If you’re starting a business or getting into a new field, you should have some business knowledge and ideas on how to properly market your products or services. This doesn’t necessarily mean going back to school. Check out books from the library. Watch Youtube videos. Follow people with similar businesses on social media. In other words, do your homework.

Reclaim your identity

Whether you’re choosing to reinvent yourself or forced to out of circumstance, there is so much to learn from this time. This may be one of the hardest times of your life, and you’re not alone in that. Everyone is going through something they have never gone through before. But if you are in survival mode, now is not the time to do what you’ve always been doing.

Entire industries are being disrupted right now. Most businesses are re-imagining the way they operate and continually pivoting their plans. So what you have been doing may not even be in the realm of possibility right now. That’s why it is so important to figure out where you’re needed in this economy and establish your authority. It might not be the path that you once dreamed for yourself, but that is not necessarily a bad thing.

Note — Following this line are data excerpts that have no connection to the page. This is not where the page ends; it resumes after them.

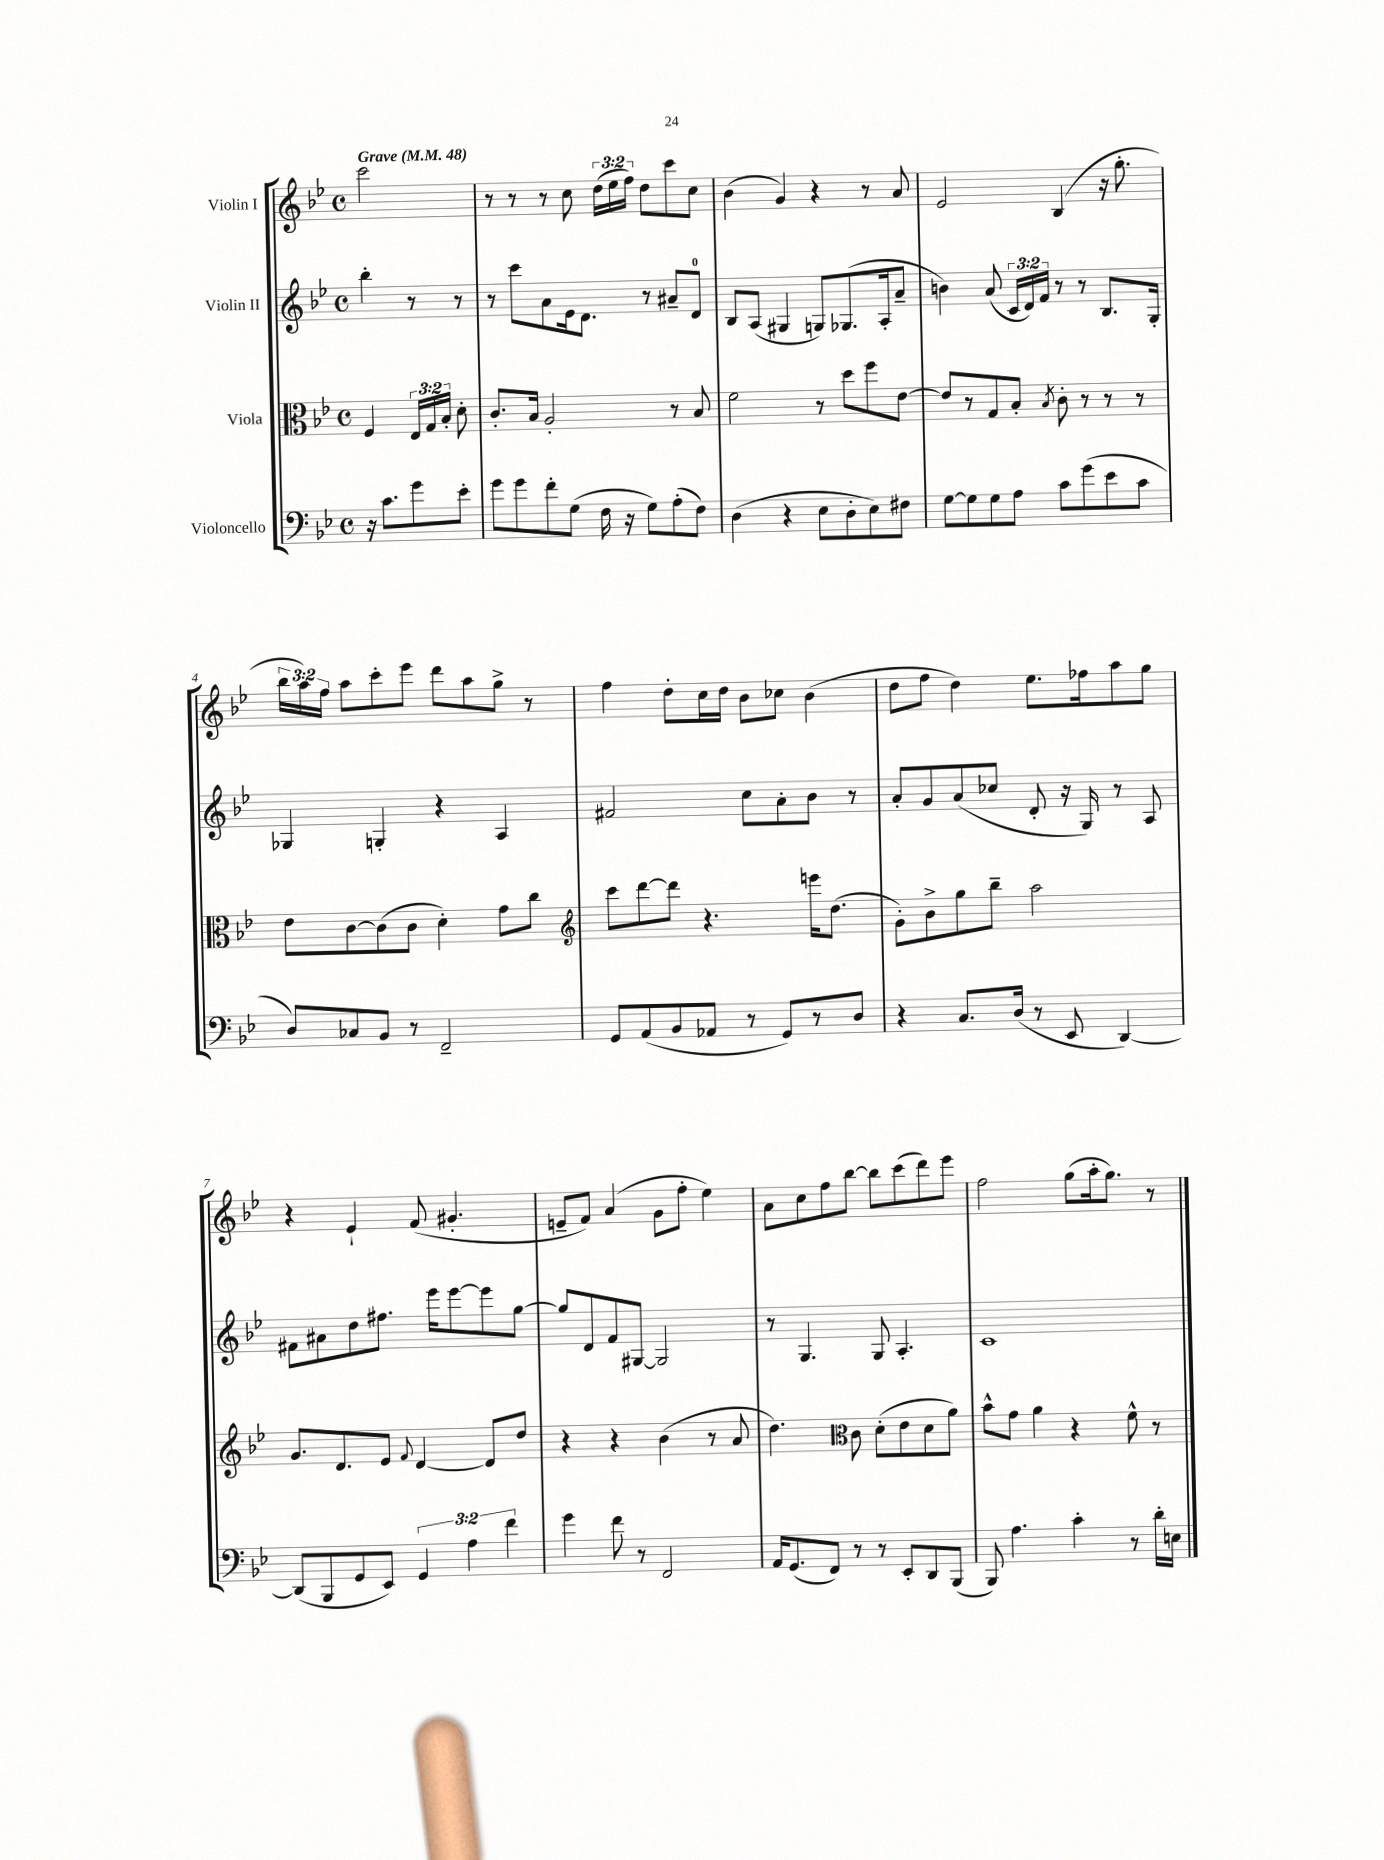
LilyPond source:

<<
\new StaffGroup <<
\new Staff = "s0" \with { instrumentName = "Violin I" } {
    \clef treble \key bes \major \defaultTimeSignature \time 4/4 \override Staff.TupletNumber.text = #tuplet-number::calc-fraction-text \partial 2 \tempo "Grave" 4 = 48
    \autoBeamOff c'''2 |
    r8 r8 r8 c''8 \tuplet 3/2 { d''16[( ees''16 f''16]) } d''8[ c'''8 c''8] |
    bes'4( g'4) r4 r8 a'8 |
    ees'2 bes4( r16 g''8.-. |
    \tuplet 3/2 { bes''16[ a''16) f''16] } a''8[ c'''8-. ees'''8] d'''8[ a''8 g''8]-> r8 |
    f''4 d''8[-. c''16 d''16] bes'8[ ces''8] bes'4( |
    d''8[ f''8] d''4) ees''8.[ fes''16 a''8 g''8] |
    r4 ees'4-! f'8( gis'4.-. |
    e'8[-- f'8]) a'4( g'8[ f''8]-. ees''4) |
    a'8[ c''8 f''8 bes''8]~ bes''8[ c'''8( d'''8) ees'''8] |
    f''2 g''8[( a''16-. g''8.]) r8 \bar "|." |
}
\new Staff = "s1" \with { instrumentName = "Violin II" } {
    \clef treble \key bes \major \defaultTimeSignature \time 4/4 \override Staff.TupletNumber.text = #tuplet-number::calc-fraction-text \partial 2
    \autoBeamOff bes''4-. r8 r8 |
    r8 c'''8[ a'8 ees'16 d'8.] r8 ais'8[-- d'8]-0 |
    bes8[ a8]( gis4 g8[) ges8.( a16-. a'8]-- |
    b'4) a'8( \tuplet 3/2 { c'16[ d'16) f'16] } r8 r8 bes8.[ g16]-. |
    ges4 g4-. r4 a4 |
    fis'2 c''8[ a'8-. bes'8] r8 |
    a'8[-. g'8 a'8( ces''8] d'8-. r16 g16) r8 a8 |
    fis'8[ ais'8 d''8 fis''8.] ees'''16[ ees'''8~ ees'''8 g''8]~ |
    g''8[ d'8 f'8 gis8]~ gis2 |
    r8 g4. g8 a4.-. |
    c'1 \bar "|." |
}
\new Staff = "s2" \with { instrumentName = "Viola" } {
    \clef alto \key bes \major \defaultTimeSignature \time 4/4 \override Staff.TupletNumber.text = #tuplet-number::calc-fraction-text \partial 2
    \autoBeamOff f4 \tuplet 3/2 { ees16[ g16 bes16]-. } d'8-. |
    c'8.[-. bes16] a2-. r8 bes8 |
    f'2 r8 d''8[ f''8 ees'8]~ |
    ees'8[ r8 g8 bes8]-. \acciaccatura { bes8 } c'8-. r8 r8 r8 |
    ees'8[ c'8~ c'8( c'8] d'4-.) g'8[ c''8] |
    \clef treble c'''8[ d'''8~ d'''8] r4. e'''16[ d''8.]( |
    g'8[-.) bes'8-> g''8 bes''8]-- a''2 |
    g'8.[ d'8. ees'8] \appoggiatura { f'8 } d'4~ d'8[ d''8] |
    r4 r4 bes'4( r8 a'8 |
    d''4.) \clef alto c'8 d'8[-.( ees'8 d'8 a'8]) |
    bes'8[-^ g'8] a'4 r4 f'8-^ r8 \bar "|." |
}
\new Staff = "s3" \with { instrumentName = "Violoncello" } {
    \clef bass \key bes \major \defaultTimeSignature \time 4/4 \override Staff.TupletNumber.text = #tuplet-number::calc-fraction-text \partial 2
    \autoBeamOff r16 c'8.[ g'8 ees'8]-. |
    g'8[ g'8 f'8-. g8]( f16 r16 g8[) a8-.( f8]) |
    d4( r4 ees8[ d8-. ees8) fis8] |
    g8[~ g8 g8 a8] c'8[ g'8( ees'8 c'8] |
    d8[) ces8 bes,8] r8 f,2-- |
    g,8[ a,8( bes,8 aes,8] r8 g,8[) r8 d8] |
    r4 c8.[ d16]( r8 ees,8 d,4~) |
    d,8[( bes,,8 g,8 ees,8]) \tuplet 3/2 { g,4 a4 f'4 } |
    g'4 f'8 r8 f,2 |
    a,16[ g,8.( f,8]) r8 r8 ees,8[-. d,8 bes,,8]( |
    bes,,8) a4. c'4-. r8 d'16[-. e16] \bar "|." |
}
>>
>>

You dreamed up your future based on a world that no longer exists. Let that sit with you for a second.

So rather than struggling to walk down a crumbled road, pave a new path. Life changed. You changed. Reclaim who you are and what you stand for.

Write as you go

I’m a big planner – sometimes to a debilitating degree. There’s something to be said about living flexibly and figuring some things out as you go. I learned that from somebody important to me.

Something I’m learning to let go is the stress associated with not knowing the outcome of every event. This pandemic proved that life as we know it can change in an instant. Going back to the ideologies that society teaches us, I believe that the idea of following your dreams has its benefits. I just think the way society presents it is problematic.

Instead of chasing a profession as a dream, we need to chase a mission.

Once you know your mission, decisions will get easier to make. How you should spend your time will be clearer.

Every few years for as long as I can remember, I’ve gotten different ideas in my head about what I wanted to be when I grew up. A few years into my career, I’ve realized I still don’t know what I want to be when I grow up, and I think that’s okay. It isn’t about how I’m going to earn money for the rest of my life, because that will likely change. But I think my mission will remain in tact.

In its simplest form my mission has always been to help people. As I’ve grown, I’ve fine tuned how I want to go about that.

I want to help design a life and a career that matters to them. I want to help people maximize the time spent doing what they love. I want to help people who have walked through hard things get to the other side and see how much they matter to this world.

So, as you reinvent yourself, the most important thing for you to figure out is your mission. The rest you can write as you go. You only have one life, but if you do it right, it’s enough.